# Using integrals in physics in a rigorous way

I would like to know how can someone justify rigorously the following argument, which is often involved in the solutions of many physics problems: given $$v(t)$$, we know that $$v=\frac{dx}{dt}$$, so we integrate in the following way: $$\int_{x_0}^{x}dx=\int_{t_0}^{t}v(t)dt$$. My question is, why are we allowed to "shift" the extremes of integration when moving from $$dx$$ to $$dt$$? (obviously, I know that the upper x represents the position at time t, but I'm seeking for a mathematical proof)

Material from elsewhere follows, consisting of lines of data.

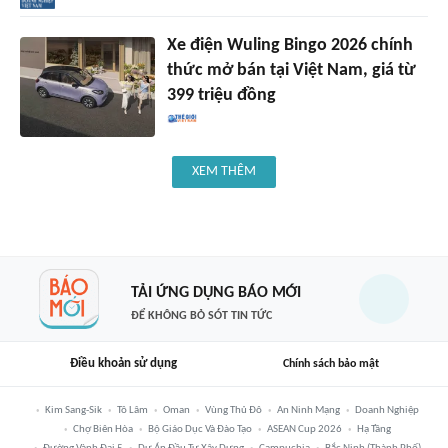
Xe điện Wuling Bingo 2026 chính
thức mở bán tại Việt Nam, giá từ
399 triệu đồng
XEM THÊM
TẢI ỨNG DỤNG BÁO MỚI
ĐỂ KHÔNG BỎ SÓT TIN TỨC
Điều khoản sử dụng
Chính sách bảo mật
Kim Sang-Sik
Tô Lâm
Oman
Vùng Thủ Đô
An Ninh Mạng
Doanh Nghiệp
Chợ Biên Hòa
Bộ Giáo Dục Và Đào Tạo
ASEAN Cup 2026
Hạ Tầng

• What are "the extremes of integration"? Commented Mar 19, 2022 at 19:51
• Ultimately it comes down to the fact that the two integrals are over different domains. The first is an integral over $x$, in the $x$ domain. The second is an integral over $t$, in the $t$ domain. Luckily, the two variables $x$ and $t$ are related - precisely by the position function itself $x = x(t)$. The fundamental theorem of calculus (the statement that these two integrals are equal) viewed in this way is essentially the change of variables theorem, as the transformation $t \to x$ is given by the position function, and the jacobian of the transform is precisely $dx/dt = v(t)$.
– Rob
Commented Mar 19, 2022 at 20:11

The statement that if $$v(t) = dx/dt$$, then $$\int_{t_0}^{t_1} v(t) \, dt = \int_{x_0}^{x_1} \, dx,$$ where $$x_0:= x(t_0)$$ and $$x_1 := x(t_1)$$, is precisely the Fundamental theorem of calculus, and a mathematical proof can be seen in the linked article. Note that in that article, $$x$$ is the variable and $$f$$ is the function, whereas for you, $$t$$ is the variable and $$x$$ is the function.

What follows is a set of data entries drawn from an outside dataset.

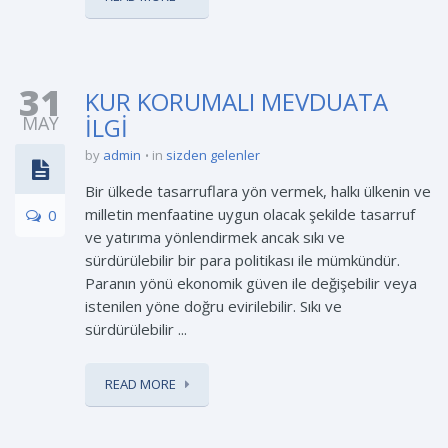
31
KUR KORUMALI MEVDUATA
MAY
İLGİ
by
admin
in
sizden gelenler
Bir ülkede tasarruflara yön vermek, halkı ülkenin ve
milletin menfaatine uygun olacak şekilde tasarruf
0
ve yatırıma yönlendirmek ancak sıkı ve
sürdürülebilir bir para politikası ile mümkündür.
Paranın yönü ekonomik güven ile değişebilir veya
istenilen yöne doğru evirilebilir. Sıkı ve
sürdürülebilir ...
READ MORE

I would also point out that in your question, you use the expression $$\int_{t_0}^t v(t) \, dt.$$ I would avoid using the integration variable $$t$$ as the same symbol as one of the limits of integration. I know that it can be understood but it can sometimes lead to confusion when doing changes of variables. So I replaced the upper limits with $$t_1, x_1$$ as I wrote above.